Frequently Asked Questions

  • Is an HSA right for me?

    For people with HSA-eligible health insurance plans with a high deductible, an HSA plan can offer many benefits. With tax advantages and the ability to save for retirement, an HSA account offers long-term growth potential. It is an excellent way to save on health and dental costs through retirement.

  • Can I have more than one HSA?

    Yes. People can open and contribute to as many HSA accounts as desired. Annual IRS contribution limits may still apply to the total amount contributed to HSA accounts. For people with an HSA through their employer, contributions made by the employer count toward the limit.

  • Can I use my HSA on my spouse and dependents?

    Yes. The HSA holder, spouse, and eligible dependents can all use the HSA money for qualified medical expenses. This can happen as long as everyone meets the eligibility requirements, and the account owner has authorized each of them by requesting an additional HSA debit card in their name.

  • Am I eligible for an HSA?

    The IRS has defined some eligibility requirements to qualify for an HSA. Eligible participants must have health insurance under a qualifying high-deductible health plan (HDHP), no other health coverage, no enrollment in Medicare, Tricare, or Tricare for Life. In addition, they cannot be claimed as dependent on someone else’s taxes, not receive veteran’s benefits within the last three months, and not have a health care flexible spending account (FSA) or health reimbursement account (HRA). These requirements may be subject to change.

  • What are the differences between an HSA and FSA?

    Though similar, HSAs and FSAs have some differences. The most significant difference between the two is that not everyone qualifies for an HSA. Only those with a high deductible qualify. FSA remains available to anyone, regardless of their deductible. The max contributions differ for the two accounts. HSAs typically have higher max annual contributions. One of the biggest benefits of an HSA is that it allows any remaining balance to roll over to the next year.

  • What are some examples of qualified medical expenses for a healthcare savings account?

    HSA withdrawals are only tax-free when spent on qualifying medical expenses. These include out-of-pocket expenses for doctor visits, medical procedures, co-pays, dental costs, vision care, medications, and feminine hygiene products. The expenses can be for the individual, a spouse, or a dependent.

  • How much can I contribute each year to my HSA?

    Each year, the IRS sets a limit on the amount of money someone can contribute to an HSA. For 2021, the limit for an individual is $3,600, and for a family, it is $7,200. Individuals over the age of 55 can contribute an additional $1,000 each year as a catch-up contribution.
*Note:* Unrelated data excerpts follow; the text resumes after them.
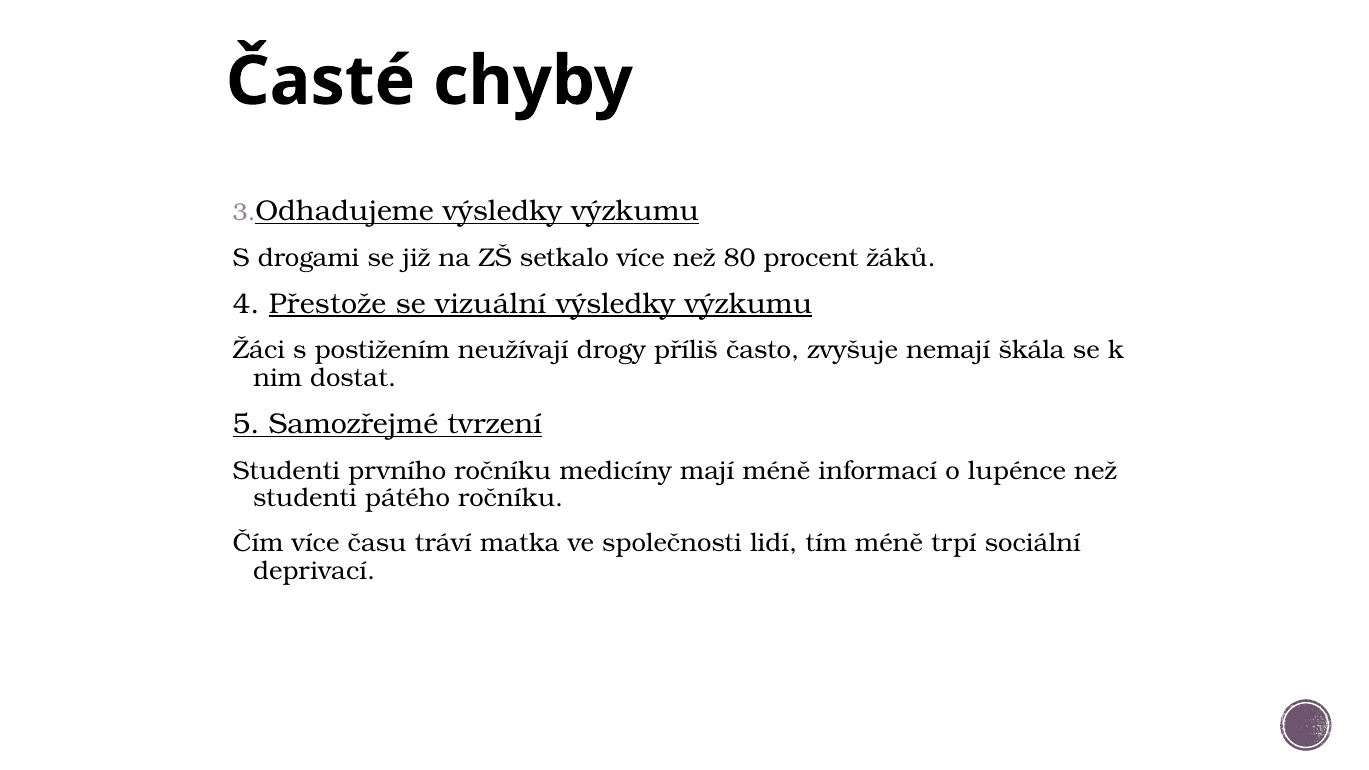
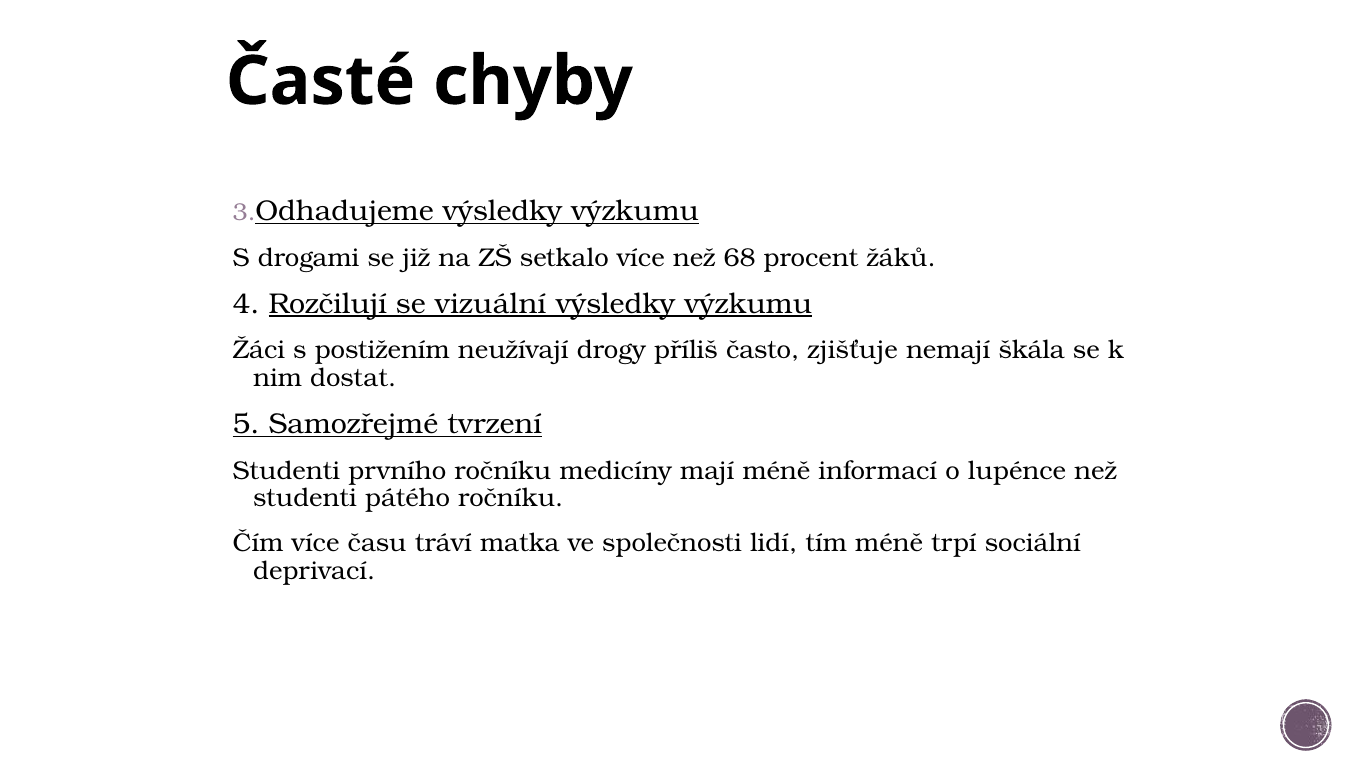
80: 80 -> 68
Přestože: Přestože -> Rozčilují
zvyšuje: zvyšuje -> zjišťuje
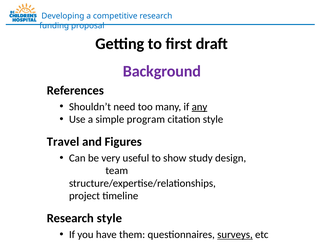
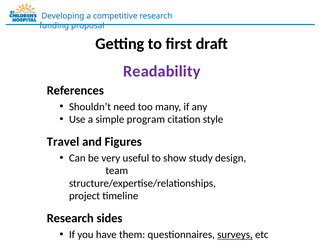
Background: Background -> Readability
any underline: present -> none
Research style: style -> sides
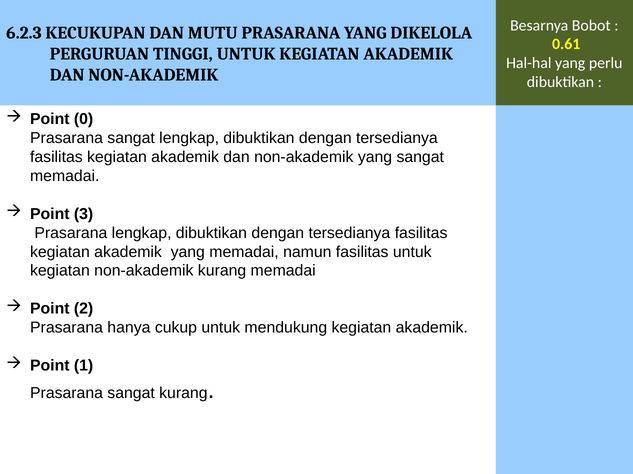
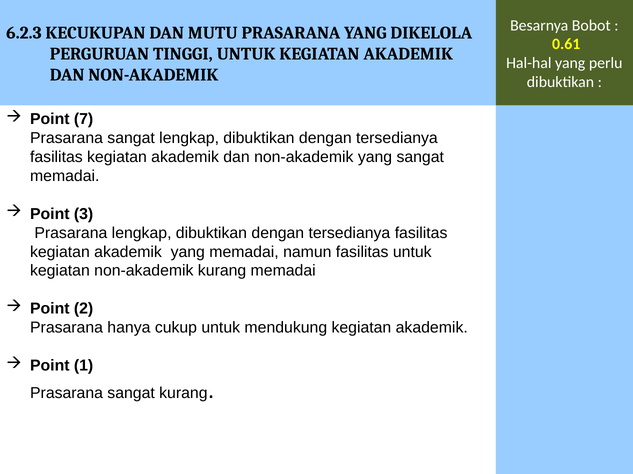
0: 0 -> 7
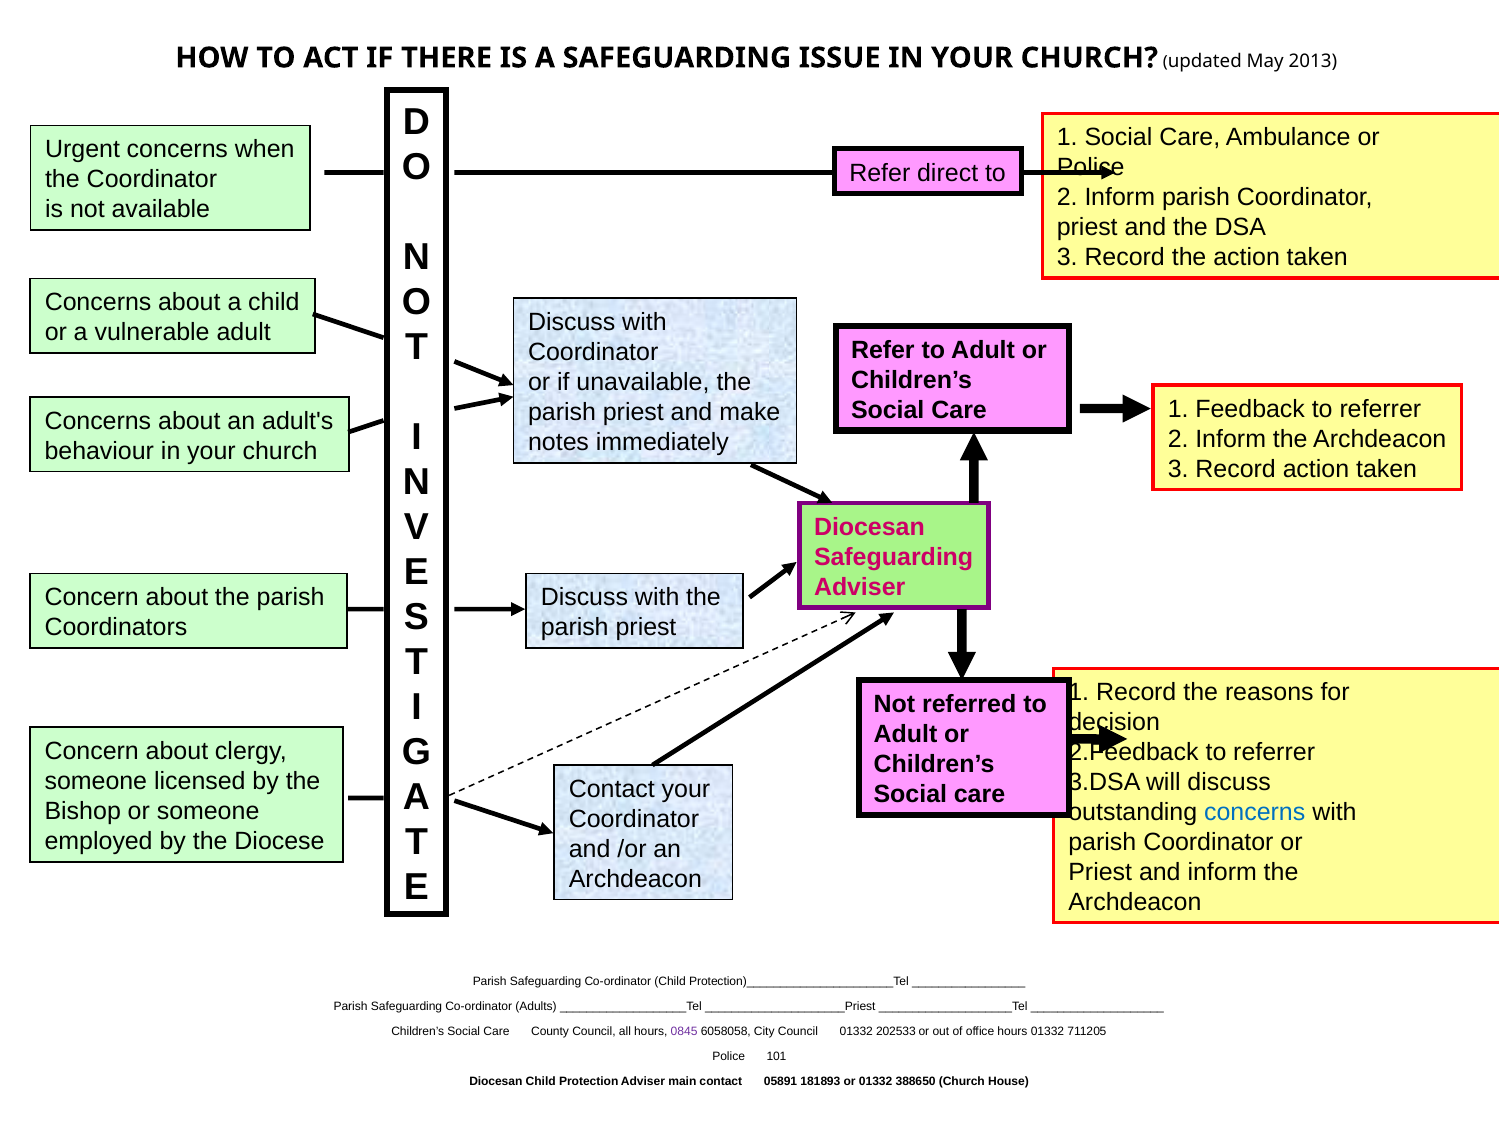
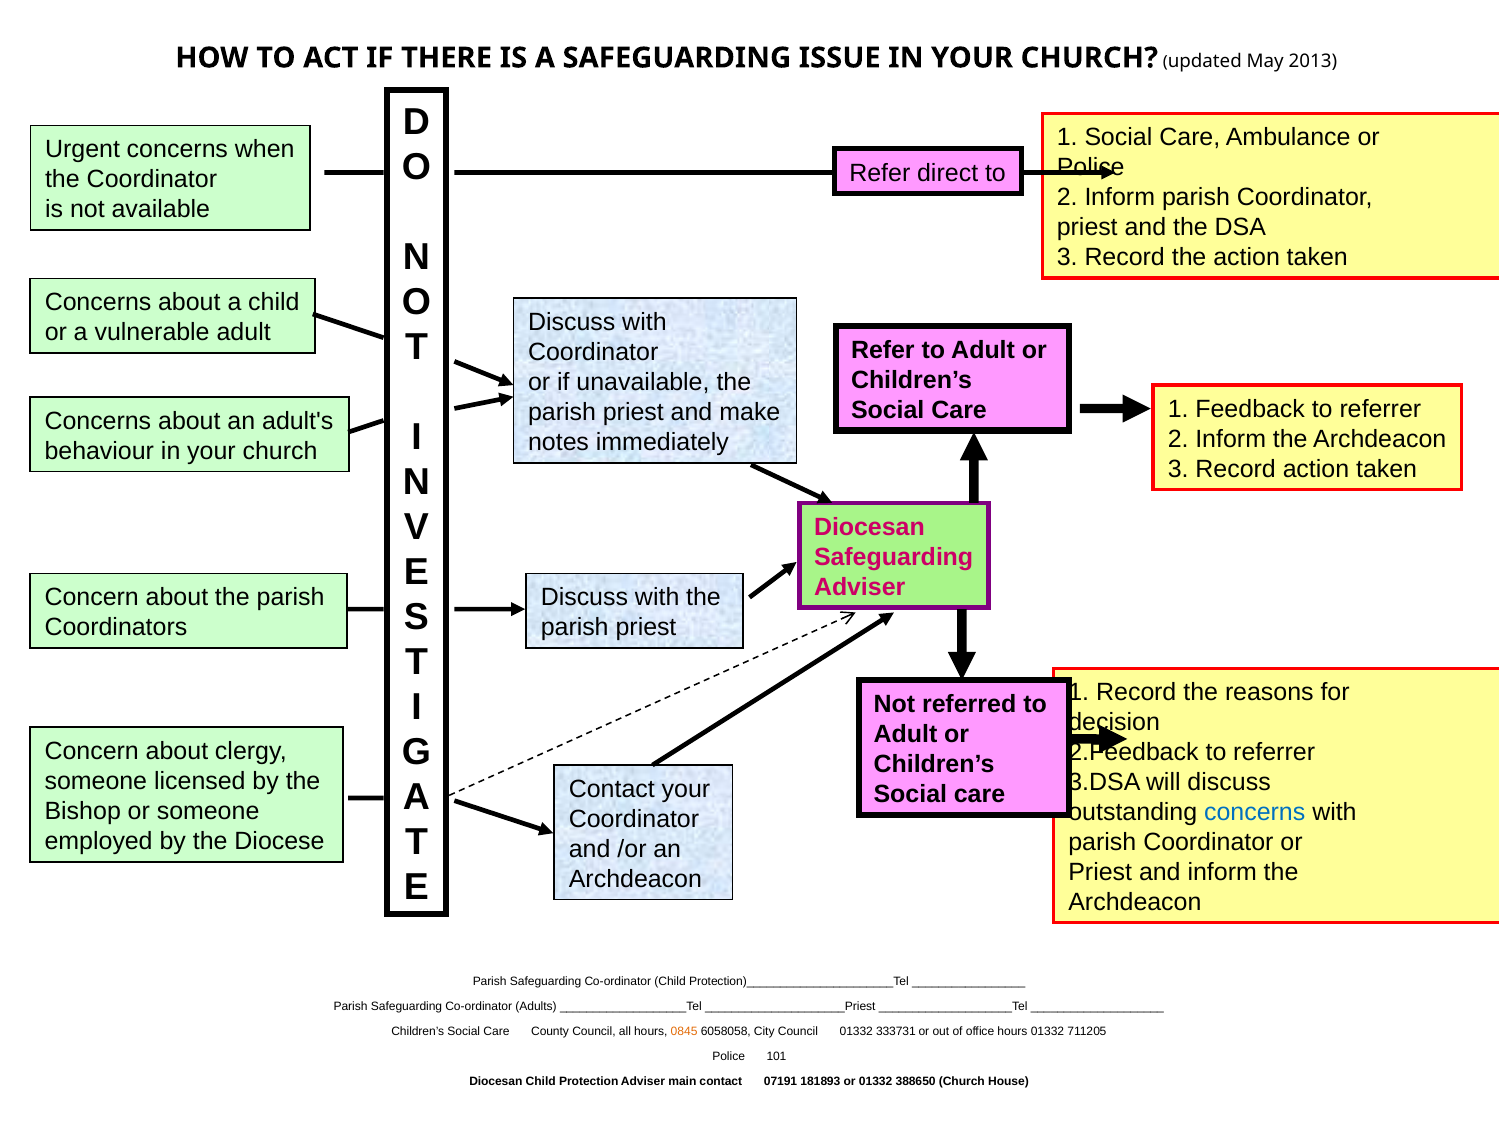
0845 colour: purple -> orange
202533: 202533 -> 333731
05891: 05891 -> 07191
  • What is a high-deductible health insurance plan?

    To qualify for an HSA, an individual must be participating in a high-deductible health plan. With these, the individual is responsible for paying a certain amount before the health insurance company steps in and starts covering expenses. The deductible needs to be at least $1,400 for an individual plan or $2,800 for a family plan.

  • What are the penalties for withdrawing funds for ineligible purchases for an HSA?

    There is a penalty when using an HSA to pay for things that are not qualifying medical expenses. First, you have to pay taxes on that money as it now counts as income. Next, if you are younger than 65, you are charged another 20% penalty on the funds. To avoid this, do not withdraw HSA funds for non-medical expenses.

  • Who else can contribute to my HSA?

    Some employers also make contributions to their staff's HSA plans. If your job contributes to your HSA, be sure that you do not go over the IRS contribution limit. Excess contributions will result in a 6% tax penalty.